**ASSIGNMENT:**
Would you please write out each of the entries below exactly, omitting pictures?

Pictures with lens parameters
= Beginning of Section =

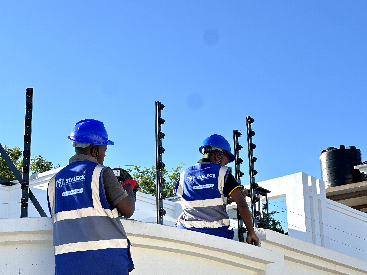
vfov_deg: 17.0
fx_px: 922
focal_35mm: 87
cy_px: 145
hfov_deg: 22.5
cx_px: 187
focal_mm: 9
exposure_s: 1/508
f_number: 2.8
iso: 32
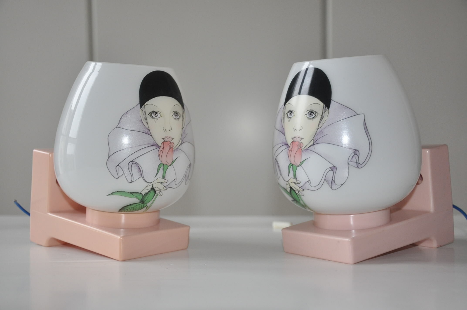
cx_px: 234
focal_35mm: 52
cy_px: 155
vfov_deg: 25.7
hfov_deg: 37.9
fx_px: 680
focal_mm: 35
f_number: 4.5
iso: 800
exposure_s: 1/60
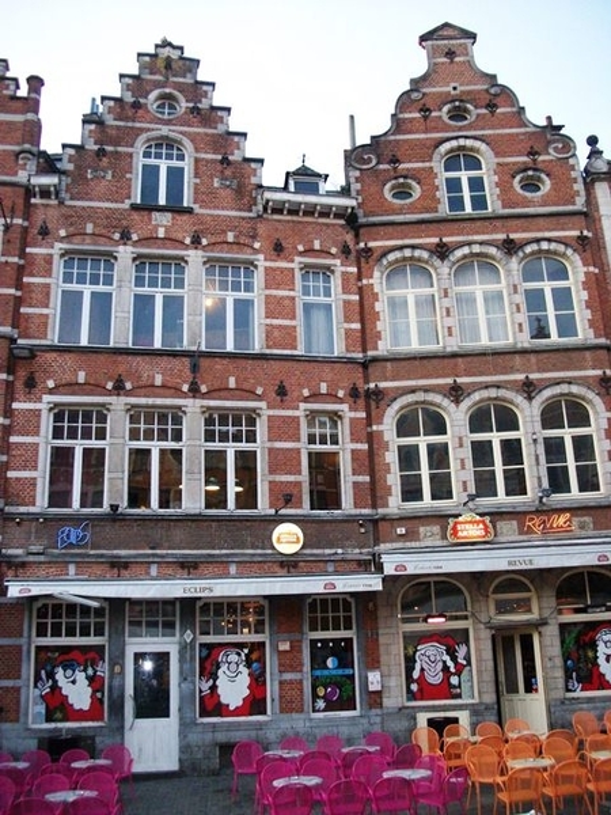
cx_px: 306
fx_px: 753
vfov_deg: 56.8
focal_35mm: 32
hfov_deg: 44.2
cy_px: 408
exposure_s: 1/100
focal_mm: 5.7
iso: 320
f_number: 2.9
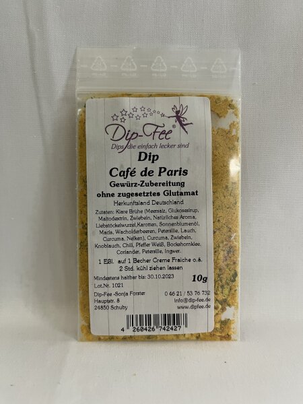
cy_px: 202
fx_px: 303
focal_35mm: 26
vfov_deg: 67.3
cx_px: 152
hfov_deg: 53.1
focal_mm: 5.1
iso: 250
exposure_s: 1/50
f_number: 1.6
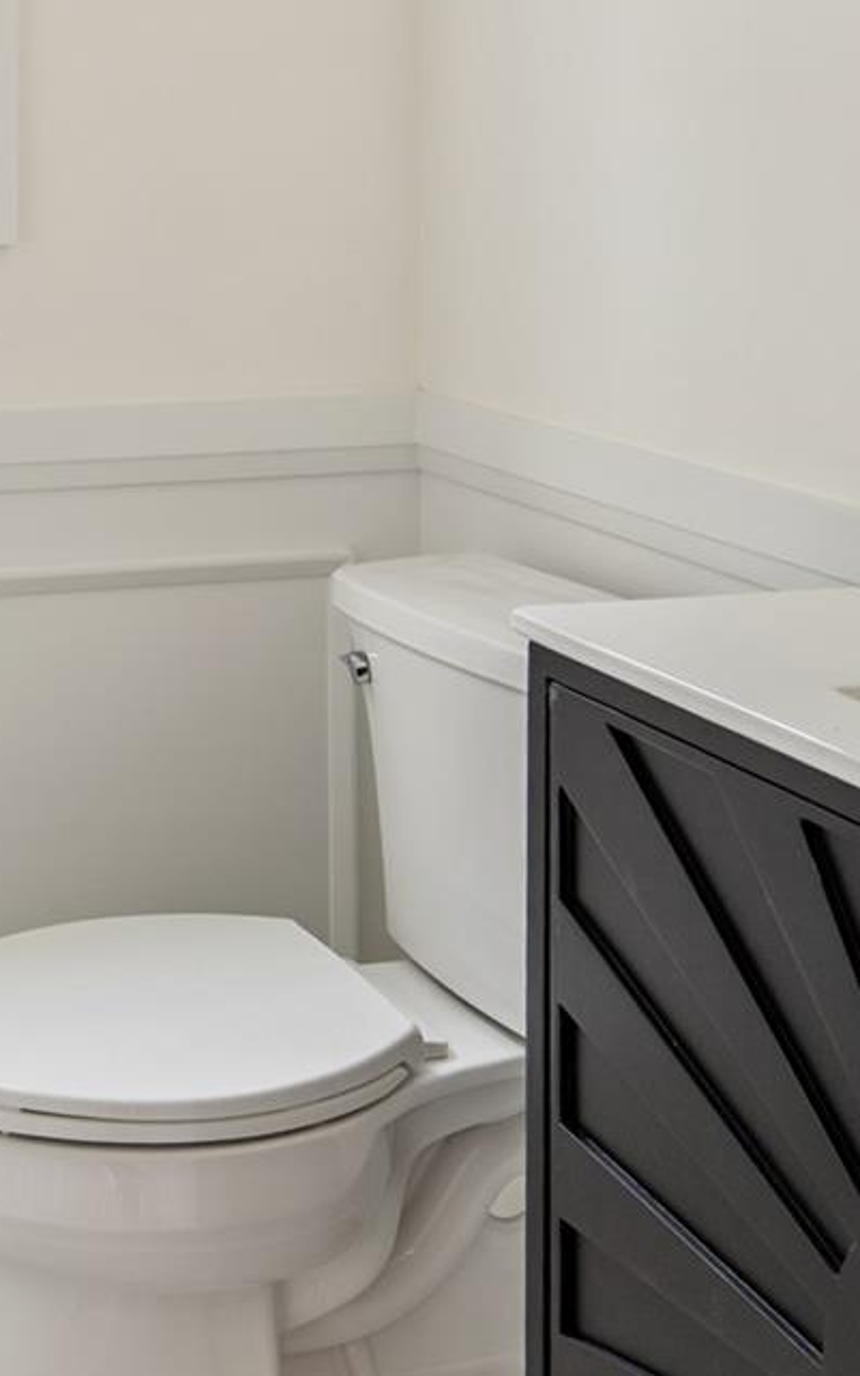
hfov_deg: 22.5
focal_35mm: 52
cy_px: 108
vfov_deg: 36.2
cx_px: -221
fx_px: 1951
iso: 125
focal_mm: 16
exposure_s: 1/10
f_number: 5
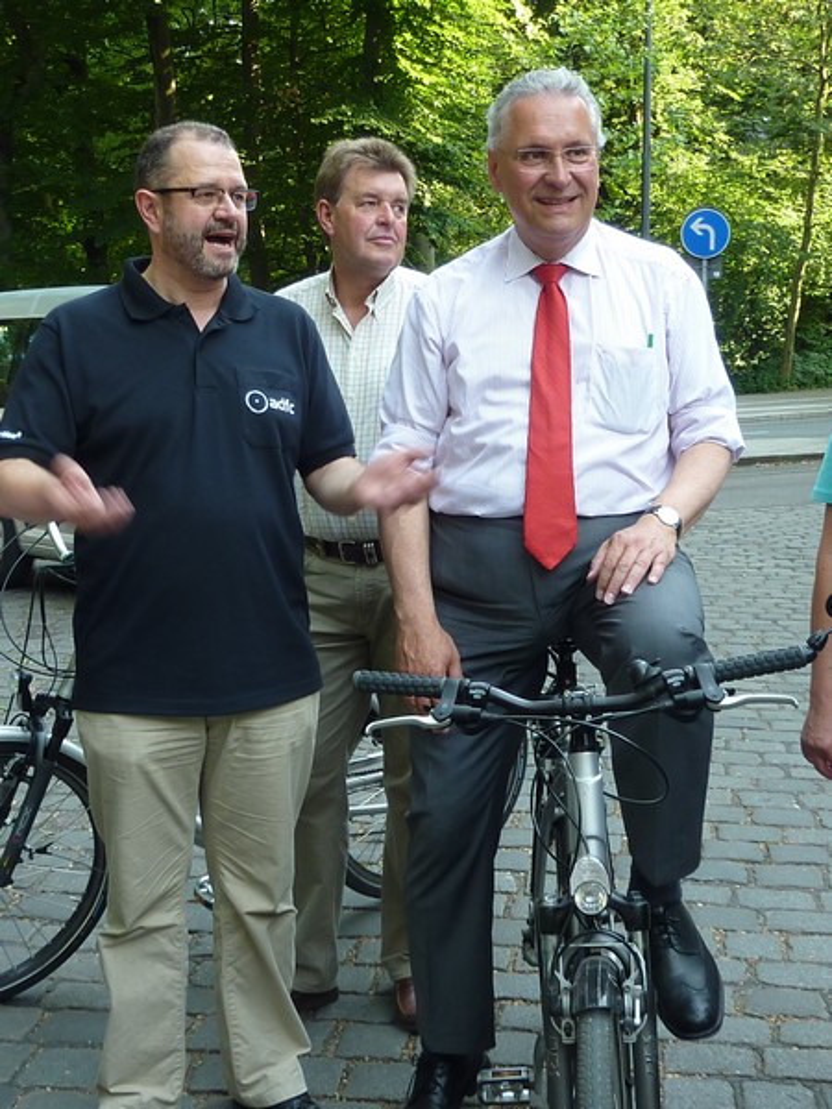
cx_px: 416
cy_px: 554
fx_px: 1538
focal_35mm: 48
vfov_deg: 39.7
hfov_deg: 30.3
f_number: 3.3
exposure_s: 1/50
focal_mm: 4.4
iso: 80
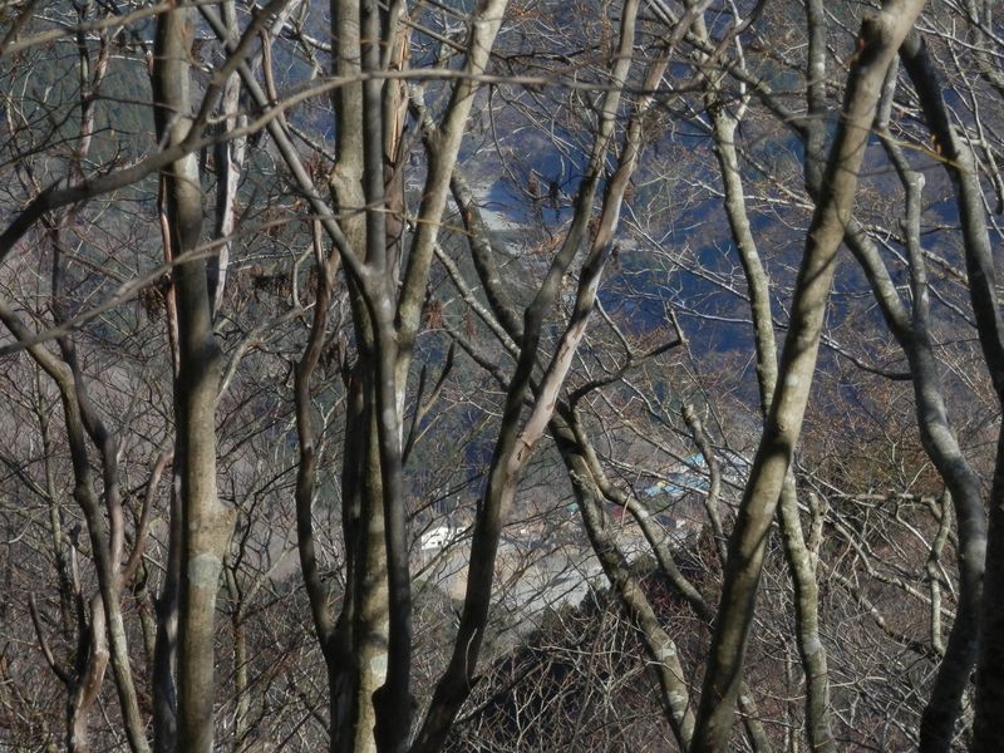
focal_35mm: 140
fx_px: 4061
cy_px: 376
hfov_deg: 14.1
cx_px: 502
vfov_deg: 10.6
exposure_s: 1/250
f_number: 5.4
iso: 80
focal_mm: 25.1
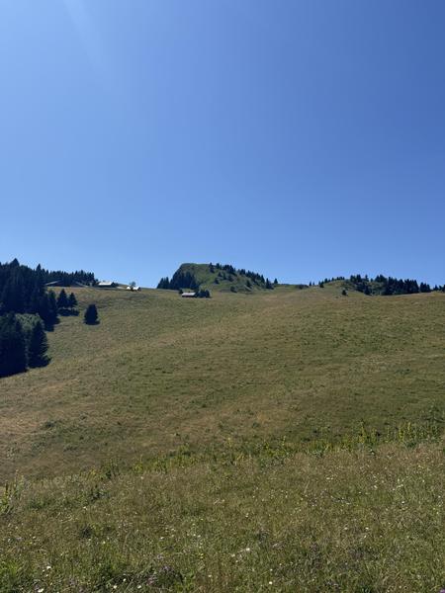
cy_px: 296
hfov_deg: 56.8
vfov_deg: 71.6
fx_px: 411
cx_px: 222
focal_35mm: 24
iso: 80
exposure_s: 1/7353
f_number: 1.78
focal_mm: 6.76
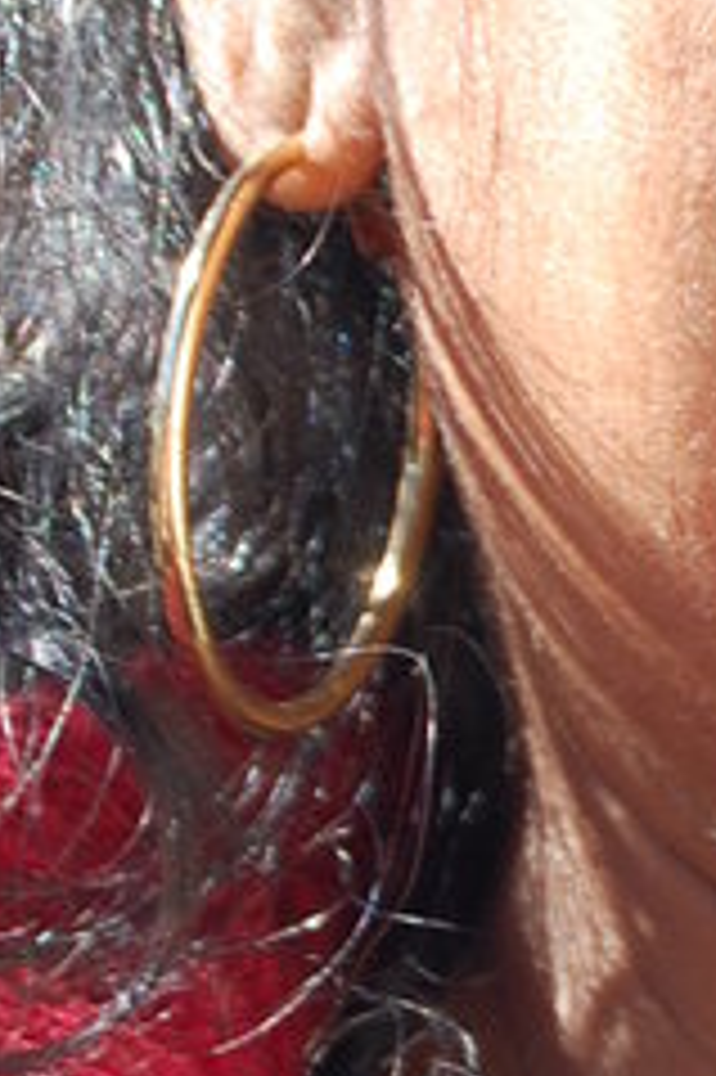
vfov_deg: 5.8
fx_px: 10580
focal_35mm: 354
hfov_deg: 3.8
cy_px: 500
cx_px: 1416
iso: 200
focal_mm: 55
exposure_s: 1/160
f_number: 6.3
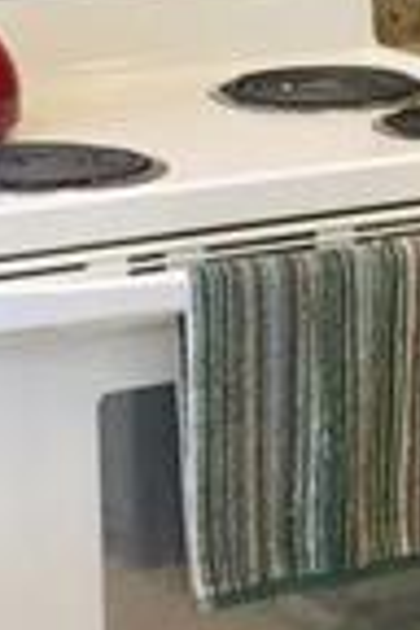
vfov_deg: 9.6
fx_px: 3762
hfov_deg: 6.2
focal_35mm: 215
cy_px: 149
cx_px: 897
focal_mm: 4.15
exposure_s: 1/30
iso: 80
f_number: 2.2
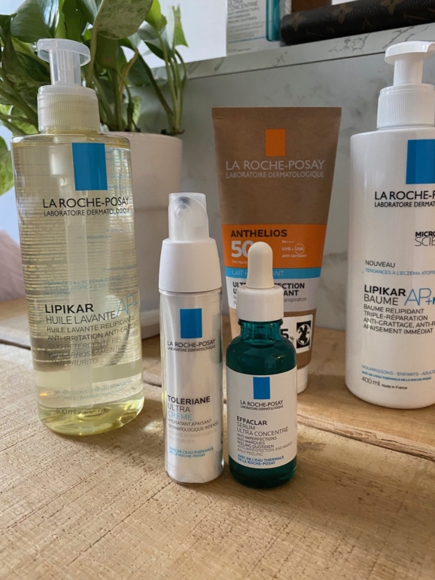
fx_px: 452
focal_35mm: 27
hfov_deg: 51.4
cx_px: 224
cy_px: 283
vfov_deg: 65.3
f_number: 1.8
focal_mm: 4.25
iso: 500
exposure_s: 1/60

= End of Section =

**EXERCISE OUTPUT:**
vfov_deg: 17.0
fx_px: 922
focal_35mm: 87
cy_px: 145
hfov_deg: 22.5
cx_px: 187
focal_mm: 9
exposure_s: 1/508
f_number: 2.8
iso: 32
cx_px: 234
focal_35mm: 52
cy_px: 155
vfov_deg: 25.7
hfov_deg: 37.9
fx_px: 680
focal_mm: 35
f_number: 4.5
iso: 800
exposure_s: 1/60
cx_px: 306
fx_px: 753
vfov_deg: 56.8
focal_35mm: 32
hfov_deg: 44.2
cy_px: 408
exposure_s: 1/100
focal_mm: 5.7
iso: 320
f_number: 2.9
cy_px: 202
fx_px: 303
focal_35mm: 26
vfov_deg: 67.3
cx_px: 152
hfov_deg: 53.1
focal_mm: 5.1
iso: 250
exposure_s: 1/50
f_number: 1.6
hfov_deg: 22.5
focal_35mm: 52
cy_px: 108
vfov_deg: 36.2
cx_px: -221
fx_px: 1951
iso: 125
focal_mm: 16
exposure_s: 1/10
f_number: 5
cx_px: 416
cy_px: 554
fx_px: 1538
focal_35mm: 48
vfov_deg: 39.7
hfov_deg: 30.3
f_number: 3.3
exposure_s: 1/50
focal_mm: 4.4
iso: 80
focal_35mm: 140
fx_px: 4061
cy_px: 376
hfov_deg: 14.1
cx_px: 502
vfov_deg: 10.6
exposure_s: 1/250
f_number: 5.4
iso: 80
focal_mm: 25.1
cy_px: 296
hfov_deg: 56.8
vfov_deg: 71.6
fx_px: 411
cx_px: 222
focal_35mm: 24
iso: 80
exposure_s: 1/7353
f_number: 1.78
focal_mm: 6.76
vfov_deg: 5.8
fx_px: 10580
focal_35mm: 354
hfov_deg: 3.8
cy_px: 500
cx_px: 1416
iso: 200
focal_mm: 55
exposure_s: 1/160
f_number: 6.3
vfov_deg: 9.6
fx_px: 3762
hfov_deg: 6.2
focal_35mm: 215
cy_px: 149
cx_px: 897
focal_mm: 4.15
exposure_s: 1/30
iso: 80
f_number: 2.2
fx_px: 452
focal_35mm: 27
hfov_deg: 51.4
cx_px: 224
cy_px: 283
vfov_deg: 65.3
f_number: 1.8
focal_mm: 4.25
iso: 500
exposure_s: 1/60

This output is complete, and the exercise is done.